Van de (nieuwe) voorzitter: kennismaking in onrustige tijden
Onlangs werd mij gevraagd of ik interesse had de VDBZ te komen versterken als nieuwe voorzitter. Eerlijk gezegd had ik die vraag totaal niet aan zien komen. Ik heb echt even nagedacht of ik dat zou moeten doen. Het voelde een beetje buiten mijn comfortzone. Daarbij speelt mee dat ik van huis uit niet gewend ben om heel zichtbaar op de voorgrond te treden. Een rol achter de schermen ligt mij meestal van nature beter. Toen ik hoorde naar wat voor kwaliteiten men op zoek was, was mijn aandacht toch getrokken: goed kunnen luisteren, bruggen kunnen bouwen tussen alle lagen van de organisatie, weten wat er speelt binnen BZ en hoe deze organisatie nog beter kan worden, een team kunnen motiveren. Daarin herken ik mijzelf zeker, en daarom heb ik ook met volle overtuiging ja gezegd tegen deze prachtige rol!

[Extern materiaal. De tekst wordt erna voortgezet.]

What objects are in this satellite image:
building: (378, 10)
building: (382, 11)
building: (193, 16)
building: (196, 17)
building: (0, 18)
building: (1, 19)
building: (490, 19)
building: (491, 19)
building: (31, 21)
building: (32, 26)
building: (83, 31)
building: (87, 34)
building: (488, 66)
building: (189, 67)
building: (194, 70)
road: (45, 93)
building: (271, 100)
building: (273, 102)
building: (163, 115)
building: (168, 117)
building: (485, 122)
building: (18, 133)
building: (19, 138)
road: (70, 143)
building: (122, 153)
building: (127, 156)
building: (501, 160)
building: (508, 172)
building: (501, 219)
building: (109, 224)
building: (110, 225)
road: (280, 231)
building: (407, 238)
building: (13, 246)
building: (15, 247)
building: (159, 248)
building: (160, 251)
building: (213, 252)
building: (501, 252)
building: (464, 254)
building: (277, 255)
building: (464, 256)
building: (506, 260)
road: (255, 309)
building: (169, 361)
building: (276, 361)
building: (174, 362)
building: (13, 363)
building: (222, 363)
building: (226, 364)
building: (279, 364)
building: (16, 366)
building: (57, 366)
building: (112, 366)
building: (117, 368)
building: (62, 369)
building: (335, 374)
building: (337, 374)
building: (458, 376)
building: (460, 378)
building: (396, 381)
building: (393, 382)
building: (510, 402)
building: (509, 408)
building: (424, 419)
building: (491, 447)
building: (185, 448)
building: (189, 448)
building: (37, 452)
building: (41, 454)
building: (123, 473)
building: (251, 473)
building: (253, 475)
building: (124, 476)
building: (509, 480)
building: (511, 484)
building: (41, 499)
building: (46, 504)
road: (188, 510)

Over mijzelf: ik ben geboren in Den Haag, als enig kind van zeer liefdevolle ouders die beiden in Indonesië zijn geboren. Na mijn studie economie in Rotterdam en een stage in Japan ben ik in 2003 bij BZ komen werken. Mijn vader ging me voor: hij heeft 37 jaar bij BZ gewerkt, zijn laatste jaren als financieel adviseur bij BSG (het toenmalige DOB). De eerste paar jaar heb ik vooral veel Europees werk in Den Haag gedaan, begonnen bij DIE en daarna een aantal jaar als assistent DGES gewerkt, eerst voor Marnix Krop en daarna voor Ian de Jong. Daarna bijna acht jaar politiek werk buiten, in Peking en Washington. Sinds begin 2016 werk ik weer in Nederland. Eerst als plaatsvervangend hoofd Bureau Politieke Zaken en sinds mei 2019 ben ik hoofd van de afdeling Coördinatie, Productie en Kwaliteit (DIE-CPK), een mooie club enthousiaste en gedreven collega’s die zich elke dag inzet om de bewindspersonen en ambtelijke leiding van BZ, de MP en het Koninklijk Paar van relevante en tijdige dossiers te voorzien voor bezoeken, reizen en parlementaire verplichtingen.

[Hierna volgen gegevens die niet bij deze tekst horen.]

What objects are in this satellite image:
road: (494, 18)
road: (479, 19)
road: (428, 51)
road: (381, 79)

Ik ben me ervan bewust dat ik in onrustige tijden aantreed: de oorlog in Oekraïne, het conflict in het Midden-Oosten, de aanhoudende druk op het klimaat, verschuivende geopolitieke verhoudingen, uitdagingen op het gebied van migratie en armoedebestrijding, maar ook de aankomende verkiezingen op 22 november en de uitdagingen waar ons eigen land voor staat. Deze ontwikkelingen leiden ook in onze eigen organisatie tot hevige discussie, niet in de laatste plaats over de afschuwelijke gevolgen van het conflict tussen Israël en Hamas. Maar ook over de manier waarop de discussie gevoerd wordt, en over onze rol als ambtelijke professionals. Vanuit de VDBZ willen we van de gelegenheid gebruik maken om de collega’s van DAM, DJZ, DMM, DCV, VCI, DSH en op posten in de regio en alle betrokkenen die nu keihard werken aan alles wat er komt kijken bij de oorlog in een hart onder de riem steken: weet jullie gesteund!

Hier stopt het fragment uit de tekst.